On the subject of the post:

  1. The "positive, expanding" angle on things like "don't kill"—more generally, "people have rights that shouldn't be violated"—that comes to mind is: As you learn to do more cool things with your toys, imagine if someone else could come and take your toys away, or injure you.  That would be bad, wouldn't it?  And then have a belief about a connection between the rules other people follow and the rules you follow.  Some components:
    1. Have a theory of mind.
    2. Having true peers might be important—a baby (human or AI) who interacts only with the adults who control everything and are very different from them, might find it harder to see or believe in universality of rules.
  2. Another angle—similar to the above, but maybe different?—is to think positively about the rights you have to your toys, and think about the things you're thereby guaranteed to be allowed to do.
    1. I guess this would be relevant after you'd had the experience of trying to play with someone else's toys and been told a firm "no, that's not yours and you don't have permission".  For an AI, training on that seems doable.
  1. ^

    If two hawks meet, they fight, one gets injured, and the damage from the injury exceeds the value of the resource, so the expected value is negative to both birds (the basic scenario can be considered a game of chicken); if a hawk meets a dove, the dove runs away and gets zero, and the hawk gets the resource; if two doves meet, they waste some time on symbolic combat, one of them wins, and the expected value is positive.  Evolutionarily stable strategy is some fraction of hawks, some fraction of doves.

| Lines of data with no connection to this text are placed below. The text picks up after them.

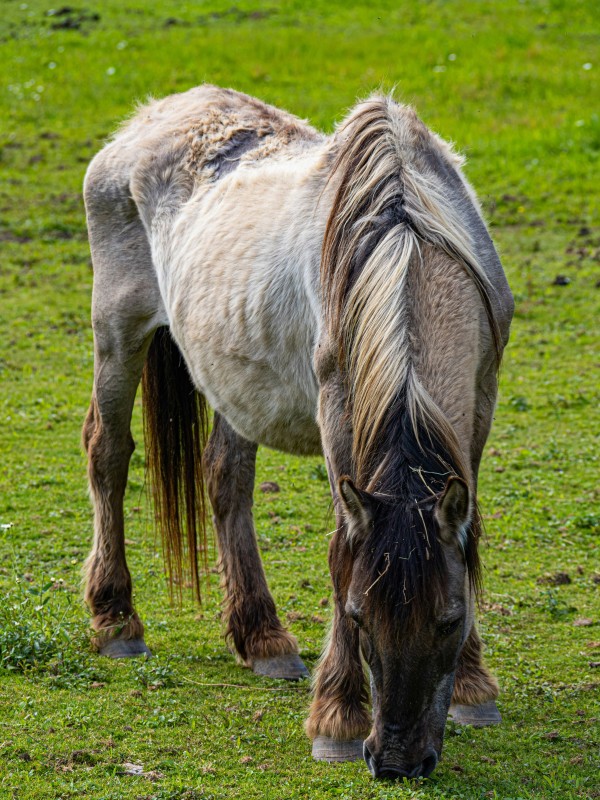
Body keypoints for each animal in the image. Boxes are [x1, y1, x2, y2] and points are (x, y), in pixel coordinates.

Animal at [81, 85, 513, 779]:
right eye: (359, 616)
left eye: (450, 620)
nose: (397, 760)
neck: (408, 242)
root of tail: (147, 120)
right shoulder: (339, 410)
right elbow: (343, 550)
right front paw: (336, 718)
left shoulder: (479, 402)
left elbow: (464, 537)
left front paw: (474, 687)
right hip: (117, 331)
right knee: (109, 454)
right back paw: (117, 620)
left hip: (230, 375)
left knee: (225, 479)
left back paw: (262, 638)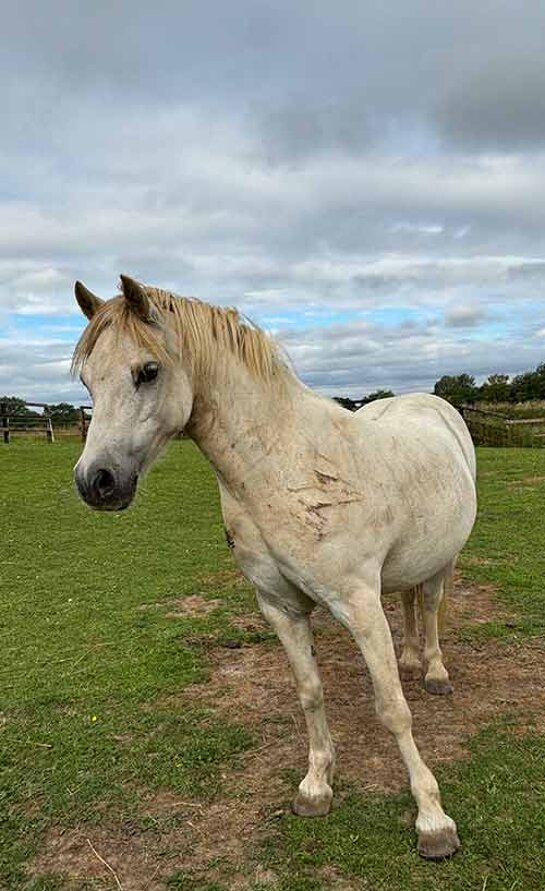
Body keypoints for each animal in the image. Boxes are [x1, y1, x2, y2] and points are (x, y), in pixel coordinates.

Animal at [73, 276, 476, 860]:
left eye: (148, 371)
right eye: (87, 379)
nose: (95, 482)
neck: (285, 468)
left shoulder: (359, 605)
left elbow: (393, 709)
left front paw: (432, 820)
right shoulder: (280, 607)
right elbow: (310, 693)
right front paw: (316, 787)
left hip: (444, 560)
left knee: (431, 606)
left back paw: (436, 672)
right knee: (407, 602)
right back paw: (409, 658)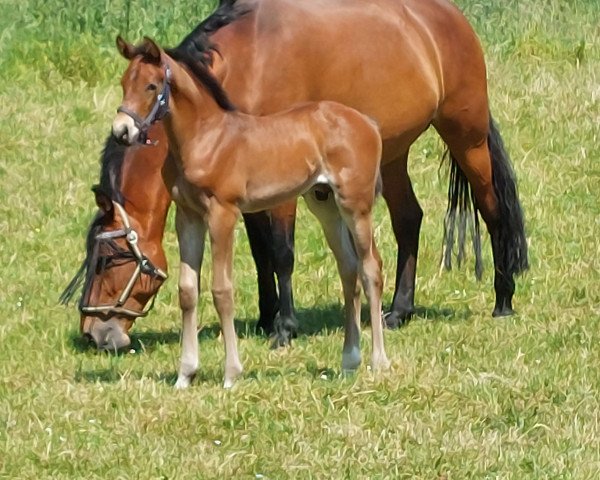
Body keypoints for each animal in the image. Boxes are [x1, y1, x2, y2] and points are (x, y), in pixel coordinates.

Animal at [63, 0, 528, 352]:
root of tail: (449, 17)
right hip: (393, 153)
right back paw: (398, 310)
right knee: (407, 219)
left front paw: (284, 327)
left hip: (465, 135)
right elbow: (260, 253)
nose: (93, 334)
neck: (245, 64)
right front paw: (266, 316)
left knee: (491, 208)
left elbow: (282, 252)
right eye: (123, 81)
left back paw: (503, 299)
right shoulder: (245, 184)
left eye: (109, 258)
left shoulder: (282, 186)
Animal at [113, 38, 390, 390]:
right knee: (349, 269)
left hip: (356, 205)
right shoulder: (188, 216)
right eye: (124, 83)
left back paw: (379, 361)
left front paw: (231, 374)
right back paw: (349, 361)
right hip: (325, 204)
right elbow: (188, 290)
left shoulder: (223, 213)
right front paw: (185, 374)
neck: (205, 138)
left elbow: (222, 290)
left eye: (151, 85)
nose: (122, 131)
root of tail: (369, 123)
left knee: (371, 269)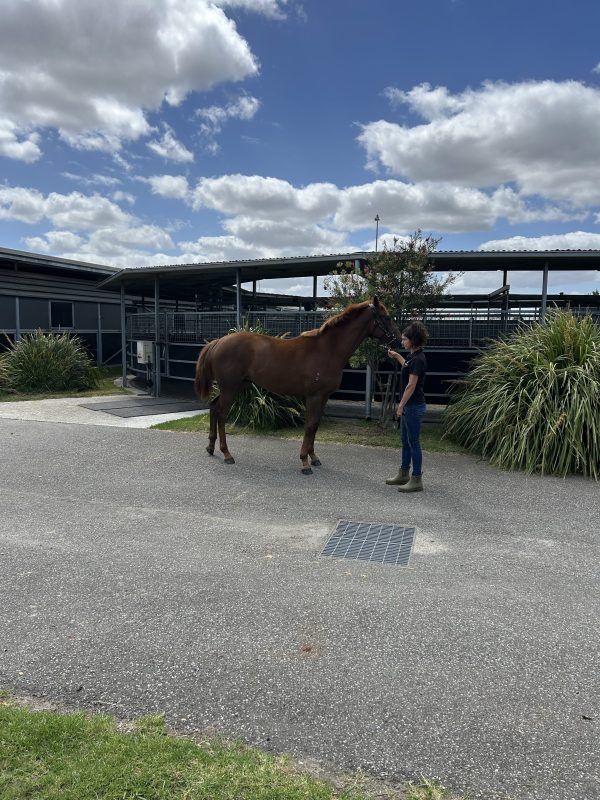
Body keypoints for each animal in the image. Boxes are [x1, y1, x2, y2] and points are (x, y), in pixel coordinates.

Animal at [195, 300, 400, 476]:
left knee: (213, 408)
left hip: (234, 387)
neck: (327, 350)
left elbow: (315, 425)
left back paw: (211, 448)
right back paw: (227, 454)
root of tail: (218, 342)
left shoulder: (323, 396)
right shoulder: (314, 397)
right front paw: (304, 462)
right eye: (387, 317)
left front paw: (314, 458)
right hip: (230, 389)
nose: (398, 342)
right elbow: (309, 426)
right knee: (221, 415)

    Then there are other variations.  "Bullies" show fight and scare away doves, but will run away from a real fighter (i.e. hawk), and we figure that when two bullies meet, one gets scared and runs away first.  The bully strategy dominates the dove strategy; the equilibrium is a hawk-bully composite.

    Then we introduce the "retaliator" to defeat bullies.  Retaliators act like doves, but if the other bird shows fight, they fight back.  Against hawks and bullies they act like hawks; against doves or other retaliators they act like doves.  "Pure retaliator", or "mostly retaliator, with up to some fraction of doves", is an evolutionarily stable strategy—and so is hawk-bully.  Which one you end up with depends on your starting population.

    Further variations can be considered and explored.  For example, the most "optimal" result would be one in which all the birds understood some system by which each resource belonged to one bird and not the other, so when they met, one would act like a hawk and the other like a dove, resolving the conflict instantly.  Different systems are possible: "the biggest bird", "the bird whose territory it is", "the bird who got there first", "the bird who wins on some arbitrary visible characteristic (like tail length) not necessarily related to combat" (apparently this is a thing), and so on.  If there are multiple competing systems, then the majority will tend to push out the minority.  An evolutionarily stable (or metastable) equilibrium is "followers of one dominant system, plus up to some percentage of bullies".